Brendan Nyhan

Newt Gingrich revives the GOPAC playbook

Newt Gingrich’s one-man assault on Nancy Pelosi’s speakership is destined to fail, but it is worth noting how he is reviving the PR tactics that he helped to popularize.

When he was rising through the ranks of the House, Gingrich was known for his use of invective to demonize Democrats, which included comparing Speaker Jim Wright to Mussolini and distributing (via his GOPAC organization) a list of “[c]ontrasting words” to apply to “the opponent, their record, proposals and their party” such as “anti- (issue): flag, family, child, jobs,” “betray,” “corrupt,” “endanger,” “lie,” “pathetic,” “radical,” “shame,” “sick,” “steal,” “threaten,” and “traitors.”

As part of an effort to rebuild his image, Gingrich has largely stayed out of the partisan fray in recent years. He even called for more attention to issues during the presidential campaign.

But in the last couple of weeks, Gingrich has reverted to form, using code words and insinuation to viciously attack Democrats.

First, during an appearance on Fox News Sunday on May 10, the former speaker claimed that there was a “weird pattern” of Obama administration officials defending alleged terrorists in pro bono legal work (unlike the Bush administration) and suggested that the Obama administration was proposing “welfare” for terrorists. The point, of course, was to suggest that Democrats are somehow sympathetic to terrorists (via Sam Stein):

GINGRICH: [W]hen you look at the Obama administration, the number of attorneys they have appointed who were defending alleged terrorists — I mean, there’s this weird pattern where the Bush people wanted to defend Americans and were pretty tough on terrorists. These guys [Obama officials] are prepared to take huge risks with Americans in order to defend terrorists. And you look at who…

WALLACE: Who is defending terrorists?

GINGRICH: Oh, I think — well, [Attorney General Eric] Holder’s firm has 17 alleged terrorists that they’re representing on a pro bono basis, for no fee. It’s the largest single thing they were doing for free — was defending Yemenis.

I think there are five different attorneys in the — in the Justice Department appointed by Obama who had direct — their firms were defending alleged terrorists.

…WALLACE: Question: If you’re going to try to get other countries to accept these detainees, don’t we have to do our share?

GINGRICH: This is nuts. I mean, this is just crazy. These are — these are not American nationals. We have no obligation to keep them here. They ought to go home. Now, are their home countries saying, “I won’t take my own citizen?”

The idea we’re going to put alleged terrorists on welfare and have you pay for them and me pay for them, so they get to be integrated into American society — remember, all these people were brought in on the grounds that they were trained in terrorist camps.

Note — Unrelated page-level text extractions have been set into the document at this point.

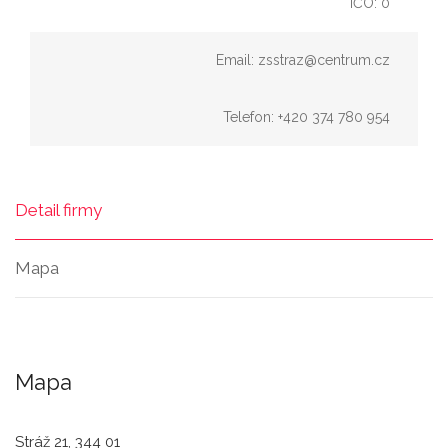
IČO: 0
Email: zsstraz@centrum.cz
Telefon: +420 374 780 954
Detail firmy
Mapa
Mapa
Stráž 21, 344 01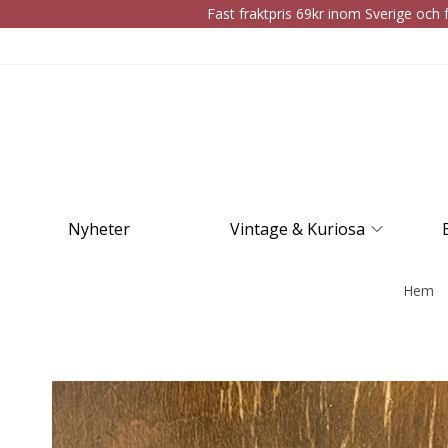
Fast fraktpris 69kr inom Sverige och f
Nyheter
Vintage & Kuriosa
Hem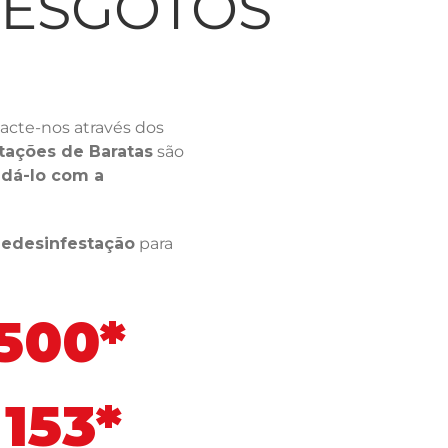
LESGOTOS
acte-nos através dos
tações de Baratas
são
dá-lo com a
ledesinfestação
para
 500*
153*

So we’re now going to take a guy who we don’t have conclusive proof and we’re going to put him in American society paid by the American taxpayer because his home country won’t accept him? Why is his home country not accepting him?

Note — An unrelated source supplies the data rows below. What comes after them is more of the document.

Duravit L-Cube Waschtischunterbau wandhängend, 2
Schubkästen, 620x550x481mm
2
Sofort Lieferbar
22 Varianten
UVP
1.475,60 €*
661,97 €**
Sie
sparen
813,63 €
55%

Then, in a statement right out of the GOPAC playbook, Gingrich deployed this adjective-laden assault on Pelosi after she accused the CIA of lying:

I think this is the most despicable, dishonest and vicious political effort I’ve seen in my lifetime. She is a trivial politician, viciously using partisanship for the narrowest of purposes, and she dishonors the Congress by her behavior.

Kevin Drum notes the GOPAC similarity but asks “why use “vicious” twice? It’s like he’s getting political Alzheimer’s or something.” The point, however, is to mechanically create an association between Pelosi and negative traits like “vicious.” Repetition is a key part of manufacturing that association.